Using the records below, give the number of lines where the word "inout" appears, with no further output.
::::::
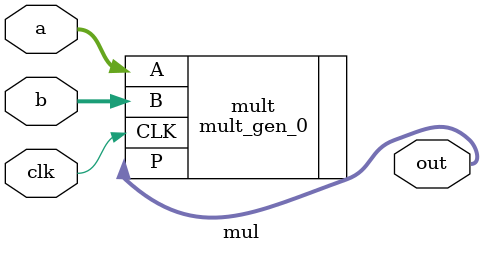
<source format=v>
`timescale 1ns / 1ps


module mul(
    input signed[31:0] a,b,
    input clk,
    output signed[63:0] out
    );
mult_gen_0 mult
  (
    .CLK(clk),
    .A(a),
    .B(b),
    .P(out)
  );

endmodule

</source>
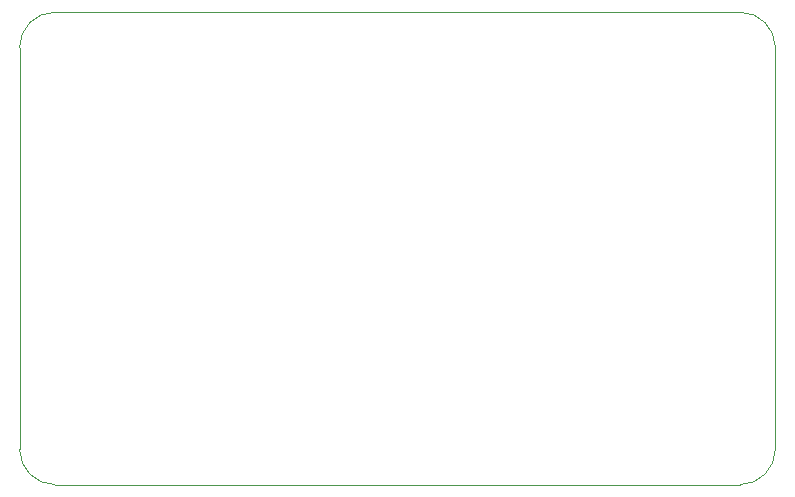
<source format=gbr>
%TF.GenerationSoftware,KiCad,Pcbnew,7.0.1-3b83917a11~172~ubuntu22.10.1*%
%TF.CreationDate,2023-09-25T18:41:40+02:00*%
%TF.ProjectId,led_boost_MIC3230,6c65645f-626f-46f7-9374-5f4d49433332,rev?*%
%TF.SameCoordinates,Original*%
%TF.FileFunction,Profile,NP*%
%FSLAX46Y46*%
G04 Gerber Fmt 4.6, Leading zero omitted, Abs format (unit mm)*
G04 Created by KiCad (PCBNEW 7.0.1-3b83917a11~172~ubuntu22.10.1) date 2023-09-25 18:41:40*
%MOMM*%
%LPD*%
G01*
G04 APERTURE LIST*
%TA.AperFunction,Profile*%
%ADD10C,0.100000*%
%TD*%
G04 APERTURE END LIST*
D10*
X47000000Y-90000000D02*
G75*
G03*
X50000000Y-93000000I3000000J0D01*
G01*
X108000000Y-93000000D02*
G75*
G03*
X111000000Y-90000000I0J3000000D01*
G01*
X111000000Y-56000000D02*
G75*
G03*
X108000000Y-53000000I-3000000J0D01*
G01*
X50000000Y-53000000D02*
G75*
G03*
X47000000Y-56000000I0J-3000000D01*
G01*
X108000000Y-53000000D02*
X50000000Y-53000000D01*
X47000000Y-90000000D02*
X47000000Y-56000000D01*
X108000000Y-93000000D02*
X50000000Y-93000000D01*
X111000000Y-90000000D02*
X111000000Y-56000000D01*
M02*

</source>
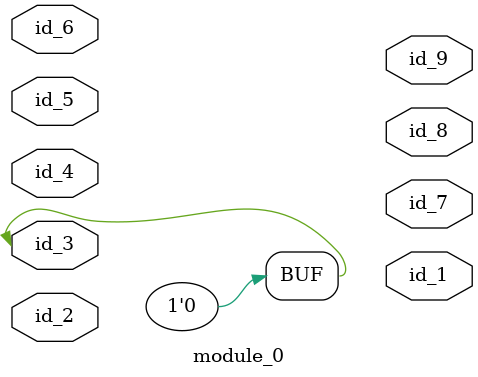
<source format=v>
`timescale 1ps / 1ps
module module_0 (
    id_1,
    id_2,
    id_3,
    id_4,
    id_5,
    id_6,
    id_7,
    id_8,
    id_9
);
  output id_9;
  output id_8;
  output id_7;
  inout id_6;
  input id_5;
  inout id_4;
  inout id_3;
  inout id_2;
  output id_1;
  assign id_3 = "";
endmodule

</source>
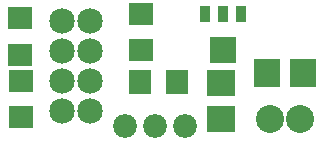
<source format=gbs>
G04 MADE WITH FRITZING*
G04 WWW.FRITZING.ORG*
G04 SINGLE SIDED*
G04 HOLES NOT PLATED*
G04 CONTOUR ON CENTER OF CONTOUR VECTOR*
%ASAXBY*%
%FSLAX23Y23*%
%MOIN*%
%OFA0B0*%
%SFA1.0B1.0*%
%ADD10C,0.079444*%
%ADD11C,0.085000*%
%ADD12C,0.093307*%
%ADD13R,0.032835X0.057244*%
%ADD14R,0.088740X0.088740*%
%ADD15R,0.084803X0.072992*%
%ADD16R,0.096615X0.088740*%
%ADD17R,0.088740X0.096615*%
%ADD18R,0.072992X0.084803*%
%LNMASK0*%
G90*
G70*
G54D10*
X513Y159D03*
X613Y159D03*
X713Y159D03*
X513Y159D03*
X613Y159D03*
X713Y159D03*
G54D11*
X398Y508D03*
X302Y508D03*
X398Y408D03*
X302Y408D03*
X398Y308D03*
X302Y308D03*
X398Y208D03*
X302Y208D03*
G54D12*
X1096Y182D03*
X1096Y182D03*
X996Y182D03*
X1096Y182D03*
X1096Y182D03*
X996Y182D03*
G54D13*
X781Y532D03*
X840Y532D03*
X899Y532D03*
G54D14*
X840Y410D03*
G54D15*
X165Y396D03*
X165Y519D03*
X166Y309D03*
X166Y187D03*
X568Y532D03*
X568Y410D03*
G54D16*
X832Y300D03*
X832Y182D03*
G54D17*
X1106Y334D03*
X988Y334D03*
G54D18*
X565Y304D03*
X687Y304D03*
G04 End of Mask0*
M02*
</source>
::::::
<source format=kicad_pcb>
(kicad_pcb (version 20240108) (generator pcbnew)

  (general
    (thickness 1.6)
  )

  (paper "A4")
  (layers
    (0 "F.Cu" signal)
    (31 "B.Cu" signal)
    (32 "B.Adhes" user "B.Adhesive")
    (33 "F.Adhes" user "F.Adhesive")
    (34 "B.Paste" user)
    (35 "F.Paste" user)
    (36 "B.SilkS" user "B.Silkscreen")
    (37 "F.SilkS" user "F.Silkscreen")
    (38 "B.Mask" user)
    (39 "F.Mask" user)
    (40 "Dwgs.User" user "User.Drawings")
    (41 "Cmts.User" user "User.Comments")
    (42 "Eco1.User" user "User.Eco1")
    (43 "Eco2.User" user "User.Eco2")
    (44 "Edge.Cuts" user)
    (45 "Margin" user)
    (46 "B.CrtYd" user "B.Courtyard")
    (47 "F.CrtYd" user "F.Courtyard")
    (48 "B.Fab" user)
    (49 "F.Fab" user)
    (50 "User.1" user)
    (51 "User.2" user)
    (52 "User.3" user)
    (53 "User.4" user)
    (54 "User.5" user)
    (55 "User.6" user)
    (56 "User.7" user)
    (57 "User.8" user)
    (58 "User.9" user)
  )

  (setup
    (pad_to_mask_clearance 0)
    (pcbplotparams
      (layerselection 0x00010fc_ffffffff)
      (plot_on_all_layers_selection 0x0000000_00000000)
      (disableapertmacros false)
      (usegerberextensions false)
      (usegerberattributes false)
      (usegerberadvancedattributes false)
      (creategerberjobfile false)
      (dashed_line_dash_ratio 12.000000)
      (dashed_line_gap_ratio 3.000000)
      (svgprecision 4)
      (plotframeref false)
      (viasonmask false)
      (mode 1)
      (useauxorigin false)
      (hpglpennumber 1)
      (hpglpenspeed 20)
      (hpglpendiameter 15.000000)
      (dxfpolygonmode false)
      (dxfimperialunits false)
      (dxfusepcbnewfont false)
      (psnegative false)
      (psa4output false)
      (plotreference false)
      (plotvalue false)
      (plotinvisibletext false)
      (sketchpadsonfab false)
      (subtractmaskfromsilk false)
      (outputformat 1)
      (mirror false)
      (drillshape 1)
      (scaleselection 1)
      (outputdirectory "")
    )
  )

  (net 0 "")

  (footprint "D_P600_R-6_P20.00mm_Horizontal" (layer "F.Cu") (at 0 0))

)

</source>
::::::
PROBLEM SOLUTION
4